What data was it using again? The blood panel your doctor orders every one to two years?
Medical diagnosis is a trivial problem for machine learning to beat humans. Humans are terrible at this.
The problem is there is not even the concept of high frequency medical data. Imagine machine learning in quant stock trading with samples once a year. Of course it isn't going to work.
The problem is all in the externalities. Doctors don't want AI. They can see the automation path and their bank account change down the line quite clearly. Not to mention most doctors don't know anything about data science so how can you have any faith in the algorithm prediction? No one wants to be the test case and then get a law suit. "I was just following what the computer said was correct".
Wrong answer, pay up.
The real irony to me is in a 100 years people look at the current medical system as complete quakery. Literally have everything right now to build medical super intelligence but stuck with the human doctors doing the exact same things from 50 years ago.
I agree with this so strongly. The medical gatekeeping is absolutely absurd. I can't remember the last time I learned something from a doctor that I hadn't already learned myself with a quick online search. For every visit in the past decade or longer they either told me what I already knew or we were both stumped.
If drives me crazy that I can't make my own decisions about my own health, even for trivial cases. I've spent countless hours and dollars going to pointless doctor visits just to get a routine refill. Literally the conversation at most of these visits is as simple as me telling the doc that everything is fine with $medA, lets just keep it the same; followed by the doctor saying sure and writing me a new script. Such a massive inefficient waste of time.
Yep. Rank and file MDs don’t provide a whole lot of value except to people who are totally ignorant of common illnesses, health issues, or injuries.
If I had the ability to order my own tests, blood work, and adjust the dosages of my meds I could do it a hell of a lot better than the doctor I see every 6-12 months. Antibiotics are the some of the worst with this. The doc literally doesn’t even look at me, I just describe my symptoms and they go “yep sounds like an infection” — like Gods almighty you could be a web form. And it would would actually cost my insurance less which is even more infuriating.
Specialists I have found are actually useful and so I can’t really bring myself to hate that Tier 1 MDs act as a screen for people whose time is valuable.

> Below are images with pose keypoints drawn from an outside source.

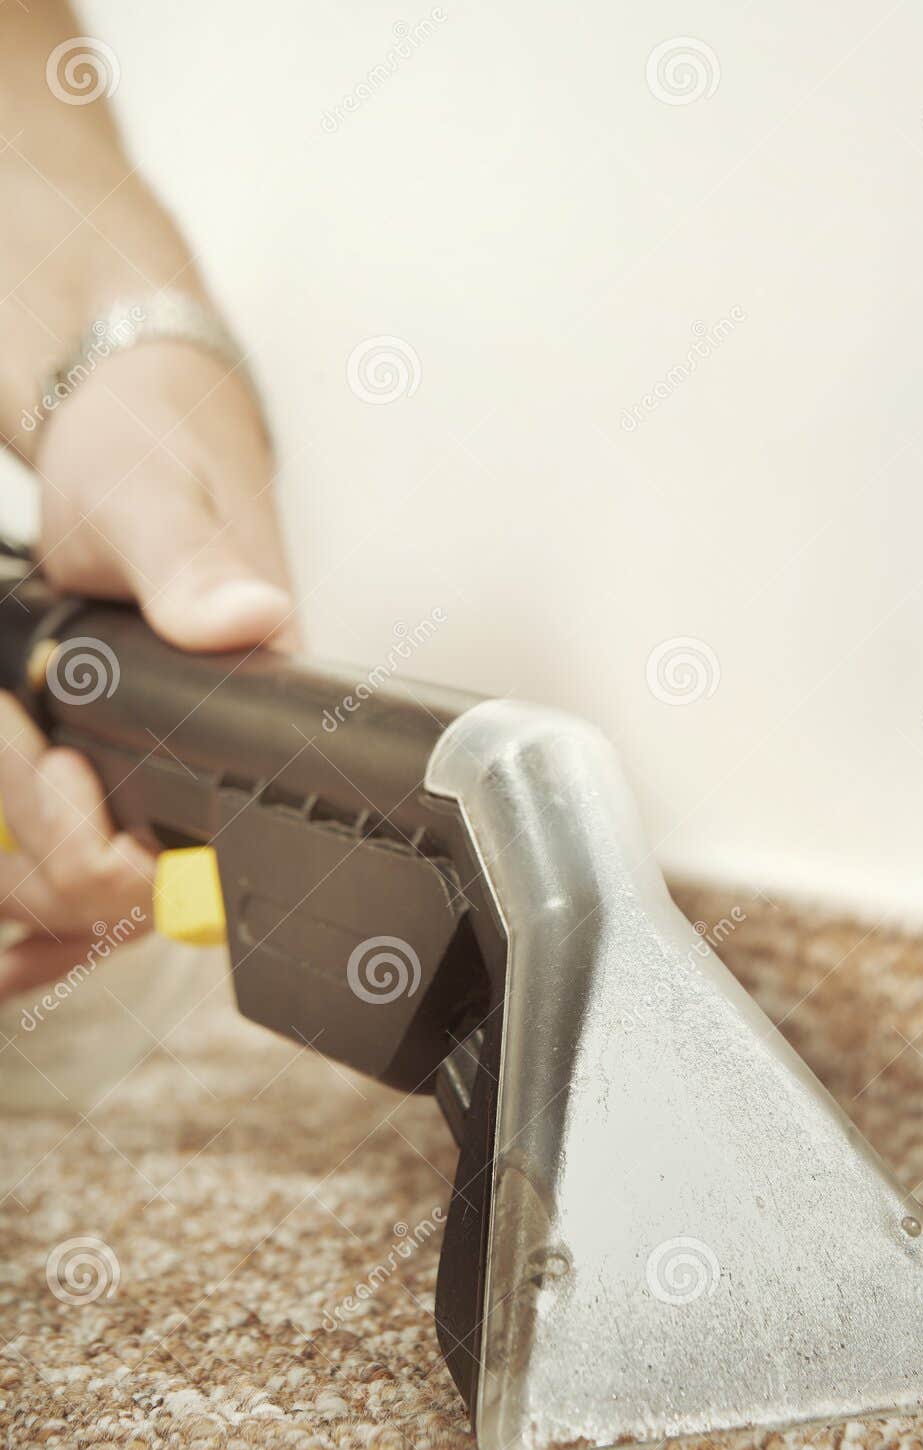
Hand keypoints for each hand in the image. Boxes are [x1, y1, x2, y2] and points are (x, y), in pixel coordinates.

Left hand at [0, 340, 293, 998]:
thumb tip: (254, 619)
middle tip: (10, 729)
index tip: (50, 763)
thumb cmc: (149, 457)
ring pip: (74, 902)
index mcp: (247, 723)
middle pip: (109, 903)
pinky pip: (65, 876)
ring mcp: (152, 786)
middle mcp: (205, 776)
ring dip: (15, 854)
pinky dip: (26, 887)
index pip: (180, 869)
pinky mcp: (109, 779)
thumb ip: (195, 563)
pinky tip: (7, 900)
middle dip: (31, 837)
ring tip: (3, 737)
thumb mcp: (152, 498)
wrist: (125, 430)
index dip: (97, 851)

> to people who are totally ignorant of common illnesses, health issues, or injuries.
Hundreds of thousands, no, potentially millions of people have decided to take hydrochloroquine and ivermectin as a treatment for Covid. The people who believe that they're in a position to dictate their own medical treatment are the ones who most often are "totally ignorant".
Yes, it's more expensive in isolation - in the best case scenario - to have someone competent see a doctor for a refill. But it's a hell of a lot cheaper than the rare case of someone saying "I have self-diagnosed as needing hydrochloroquine for my Covid" and then dying from an overdose after they passed out and their family took them to an expensive emergency room. Your experience is not universal.
I'm not sure that it would be necessarily the doctor that would actually gets condemned in this case. Could as well / instead be the programmer(s) that made the AI.
But this is why the current crop of AIs (which Watson itself might NOT be part of) is problematic : they're too much black boxes.
So they directly clash with the laws that assume on one hand perfect transparency of the tools used, and on the other perfect responsibility of the people using them.
How long before the use itself of a neural network is deemed to have been illegal because it broke one of the laws mandating the explanation of the algorithm that has been used to make a decision to the person that this decision targeted ?
Eventually, way down the line, this might involve giving some kind of civil status to computer programs so they can actually be made responsible.